August 2, 2019
New research by Los Angeles-based CBRE shows multifamily turnover, the percentage of total rented units not renewed each year, fell to 47.5% in 2018, its lowest level in at least two decades. The trailing four-quarter rate for major REITs, declined to 50.1% in Q1 from 51.8% a year earlier.
CBRE’s Jeanette I. Rice, Americas Head of Multifamily Research, wrote, “Lower turnover rates are generally interpreted as positive for the industry and a sign of favorable market strength at this point in the cycle. Turnover rates vary considerably by metro. Higher rates are typically found in the South and West.”

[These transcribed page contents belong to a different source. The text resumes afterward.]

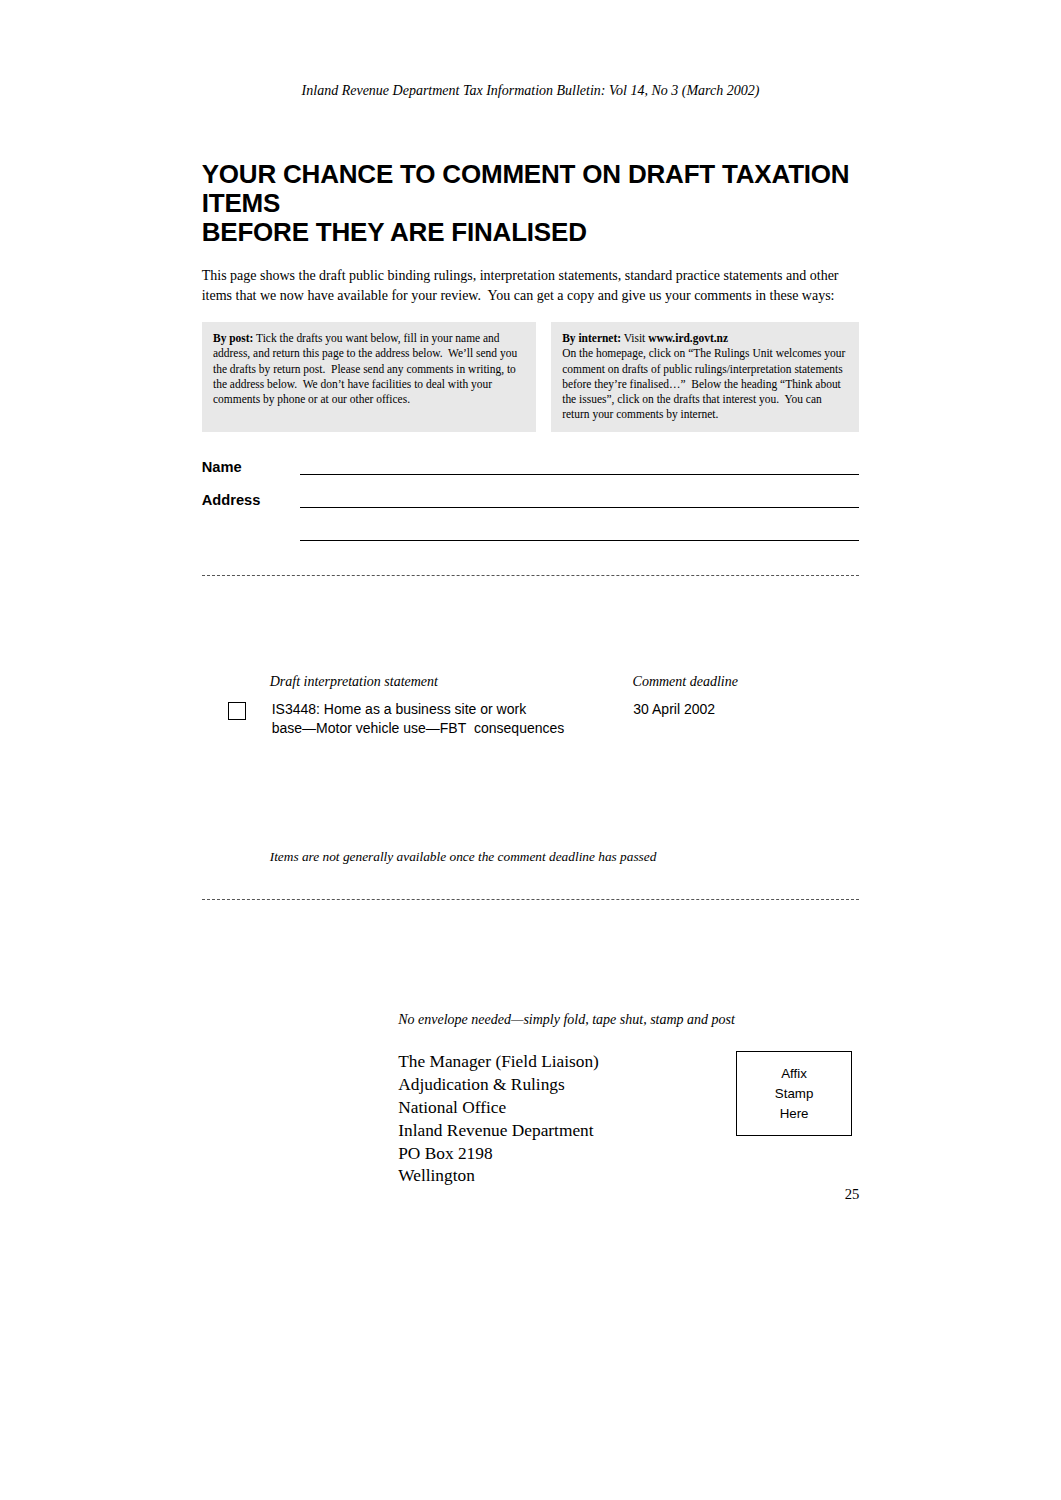Inland Revenue Department Tax Information Bulletin: Vol 14, No 3 (March 2002)
Your chance to comment on draft taxation items
before they are finalised
This page shows the draft public binding rulings, interpretation statements, standard practice statements and other items that we now have available for your review. You can get a copy and give us your comments in these ways:
By post: Tick the drafts you want below, fill in your name and address, and return this page to the address below. We’ll send you the drafts by return post. Please send any comments in writing, to the address below. We don’t have facilities to deal with your comments by phone or at our other offices.
By internet: Visit www.ird.govt.nz
On the homepage, click on “The Rulings Unit welcomes your comment on drafts of public rulings/interpretation statements before they’re finalised…” Below the heading “Think about the issues”, click on the drafts that interest you. You can return your comments by internet.
Name
Address
Draft interpretation statement
Comment deadline
IS3448: Home as a business site or work
base—Motor vehicle use—FBT consequences
30 April 2002
Items are not generally available once the comment deadline has passed
No envelope needed—simply fold, tape shut, stamp and post
The Manager (Field Liaison)
Adjudication & Rulings
National Office
Inland Revenue Department
PO Box 2198
Wellington
Affix
Stamp
Here
25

The six major multifamily REITs provide further evidence of this trend, notes CBRE. Five recorded lower turnover rates in Q1 2019 than the prior year. For AvalonBay, Camden, Equity Residential, MAA and UDR, the average annualized Q1 rate fell by two percentage points to 42%. Essex was the exception with a 1-point rise to 41.0%.
Rice points out the benefits of lower turnover rates generally outweigh disadvantages. Turnover hurts a property due to loss of rent while the unit is vacant, possible rent concessions needed to re-lease the unit, and “make-ready” expenses. On the other hand, higher turnover can be advantageous during periods where the market (or product segment) is achieving better-than-average rent growth.

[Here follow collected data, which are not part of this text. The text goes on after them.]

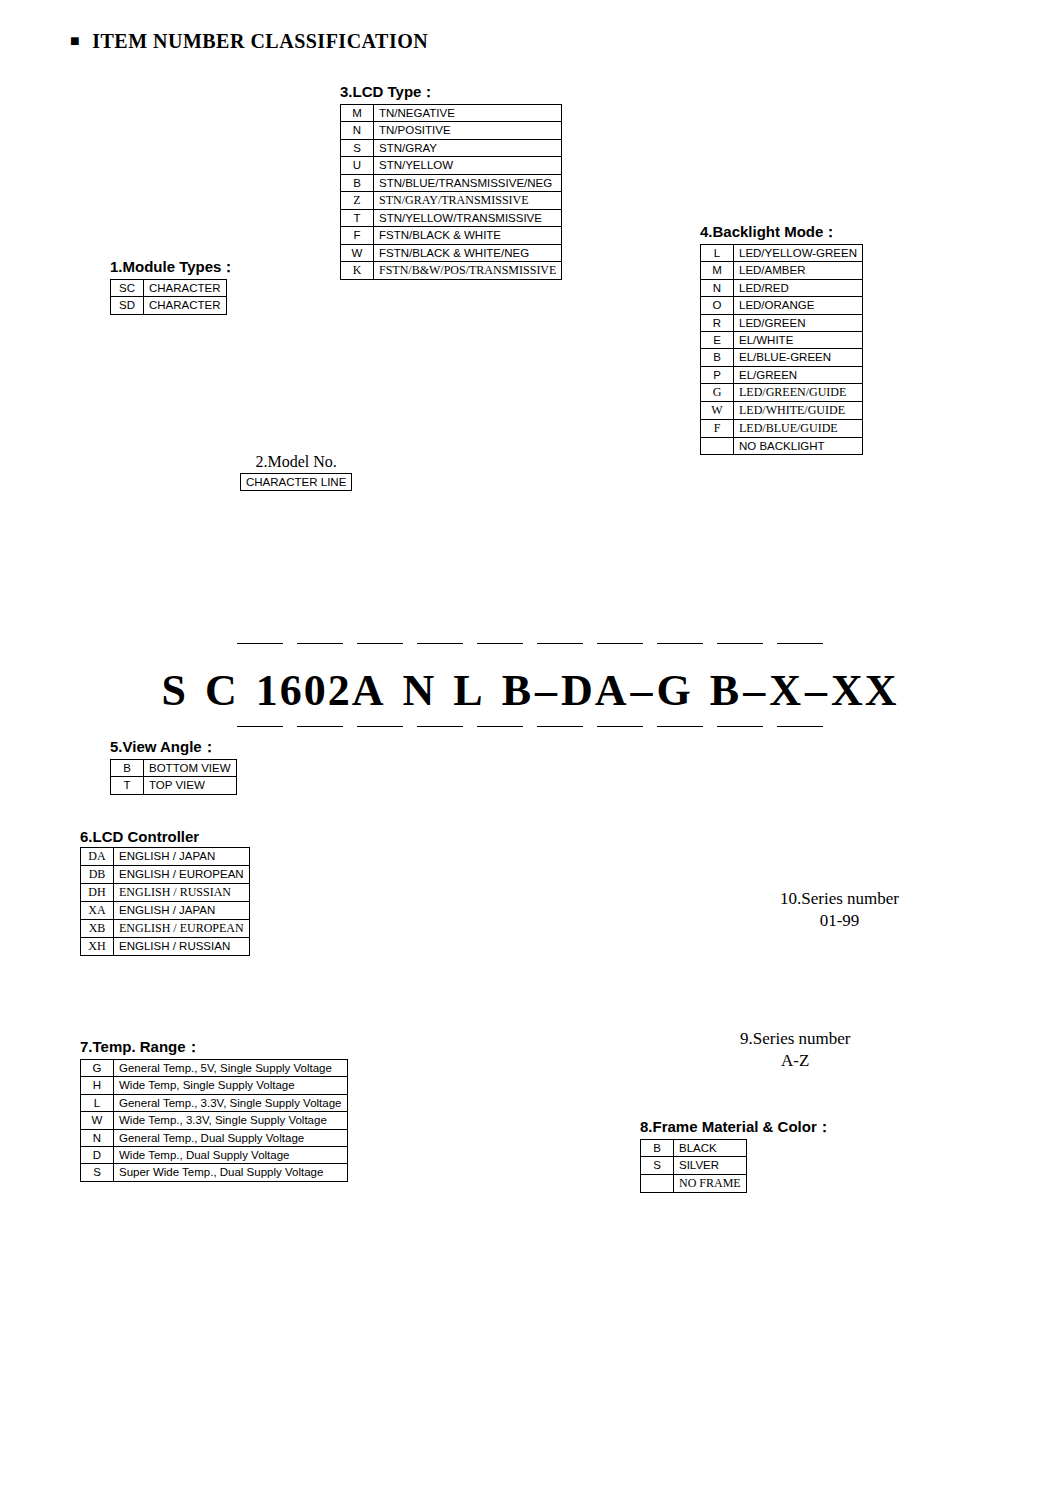ITEM NUMBER CLASSIFICATION
3.LCD Type：
| M | TN/NEGATIVE |
| N | TN/POSITIVE |
| S | STN/GRAY |
| U | STN/YELLOW |
| B | STN/BLUE/TRANSMISSIVE/NEG |
| Z | STN/GRAY/TRANSMISSIVE |
| T | STN/YELLOW/TRANSMISSIVE |
| F | FSTN/BLACK & WHITE |
| W | FSTN/BLACK & WHITE/NEG |
| K | FSTN/B&W/POS/TRANSMISSIVE |
1.Module Types：
| SC | CHARACTER |
| SD | CHARACTER |
4.Backlight Mode：
| L | LED/YELLOW-GREEN |
| M | LED/AMBER |
| N | LED/RED |
| O | LED/ORANGE |
| R | LED/GREEN |
| E | EL/WHITE |
| B | EL/BLUE-GREEN |
| P | EL/GREEN |
| G | LED/GREEN/GUIDE |
| W | LED/WHITE/GUIDE |
| F | LED/BLUE/GUIDE |
| | NO BACKLIGHT |
2.Model No.
| CHARACTER LINE |
S C 1602A N L B–DA–G B–X–XX
5.View Angle：
| B | BOTTOM VIEW |
| T | TOP VIEW |
6.LCD Controller
| DA | ENGLISH / JAPAN |
| DB | ENGLISH / EUROPEAN |
| DH | ENGLISH / RUSSIAN |
| XA | ENGLISH / JAPAN |
| XB | ENGLISH / EUROPEAN |
| XH | ENGLISH / RUSSIAN |
7.Temp. Range：
| G | General Temp., 5V, Single Supply Voltage |
| H | Wide Temp, Single Supply Voltage |
| L | General Temp., 3.3V, Single Supply Voltage |
| W | Wide Temp., 3.3V, Single Supply Voltage |
| N | General Temp., Dual Supply Voltage |
| D | Wide Temp., Dual Supply Voltage |
| S | Super Wide Temp., Dual Supply Voltage |
8.Frame Material & Color：
| B | BLACK |
| S | SILVER |
| | NO FRAME |
10.Series number
01-99
9.Series number
A-Z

More recently, rent gains have moderated, so high occupancy is one major driver of lower turnover now, notes CBRE. Through the 2010s, turnover decline has also come from the aging of apartment residents, mainly as a result of younger individuals staying in multifamily housing for longer periods, and new older Americans coming into the rental market. Additionally, older residents tend to move less often than younger ones, points out Rice. “The recent turnover decline, concurrent with the large amount of new multifamily supply each year, is a sign of market strength,” wrote Rice.
Residents vacate apartments at much lower rates in the fall and winter months. The highest levels of turnover typically occur in Q2 and Q3. For multifamily REITs, Q1 has the lowest turnover and Q3 the highest almost every year, reports CBRE.
Among 50 metros analyzed, Milwaukee and Northern New Jersey tied for the lowest 2018 turnover rate of 38.1%, followed by Providence (38.7%), Miami (39.4%), St. Louis (40.5%), Philadelphia (41.1%), Cleveland (41.2%), New York (41.4%) and Minneapolis (42.8%).
Salt Lake City and San Antonio had the highest turnover rates at 53.7% and 53.6%, respectively. Other metros with high turnover included San Diego, Charlotte and Phoenix.